Wiro Sableng dan Harga Diri Bangsa
Antusiasme kembali menyeruak saat Sheila ditanya perihal proyek terkininya, film Wiro Sableng. Film ini diangkat dari cerita silat legendaris yang ditulis oleh Bastian Tito, pengarang yang juga ayah dari aktor Vino G.Bastian, adik ipar Sheila sendiri. Proyek ini diakuinya memang datang dari Vino. Perlu sekitar 4 tahun agar Sheila yakin dan percaya diri untuk membuatnya. Wiro Sableng menjadi proyek film fantasy action dengan skala besar yang pernah dibuatnya. Maka, dengan kesadaran itu pula, Sheila menggandeng Fox International Productions (FIP)— anak perusahaan Studio 20 th Century Fox Film Corporation—untuk co production. “Saya tahu saya butuh partner, bukan hanya soal dana tapi juga studio dengan pengalaman kreatif dan jalur distribusi. Kita ambil ilmunya, teknologinya, transfer knowledge. Kita manfaatkan kerjasama seperti ini untuk belajar agar bisa naik level”, ujarnya.
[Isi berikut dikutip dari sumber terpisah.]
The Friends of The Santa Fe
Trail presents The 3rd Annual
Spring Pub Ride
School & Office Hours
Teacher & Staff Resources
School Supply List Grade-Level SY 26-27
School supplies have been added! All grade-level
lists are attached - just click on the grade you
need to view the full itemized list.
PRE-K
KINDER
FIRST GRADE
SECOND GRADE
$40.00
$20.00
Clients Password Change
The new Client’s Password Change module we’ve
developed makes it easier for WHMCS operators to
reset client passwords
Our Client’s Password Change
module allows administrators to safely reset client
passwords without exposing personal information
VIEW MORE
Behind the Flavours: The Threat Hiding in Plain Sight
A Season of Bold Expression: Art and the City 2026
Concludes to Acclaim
Yang menarik, dengan dukungan salah satu anak perusahaan studio raksasa Hollywood ini, tidak membuat Sheila dan timnya kegirangan lantas terlena. Untuk urusan kontrak saja, perlu sekitar dua tahun untuk mencapai kata sepakat. Bukan soal keraguan pihak FIP, melainkan lebih ke usaha Sheila untuk menjaga kerjasama ini agar tetap setara, tanpa ada satu pihak yang wewenang dan haknya melebihi yang lain.
“Dalam setiap kerjasama dengan pihak lain, kita harus punya harga diri dan pride. Kita harus ingat kalau ini (Wiro Sableng-red) adalah karya anak bangsa, buatan Bastian Tito, milik Indonesia. Rights jangan sampai hilang. Itu yang saya tekankan”, tambah Sheila. Dengan model kerjasama yang setara, Sheila berharap proyek Wiro Sableng akan menjadi standar yang baik dan adil untuk kemudian bisa diterapkan oleh rumah produksi lokal lain dalam bekerjasama dengan studio atau pihak luar.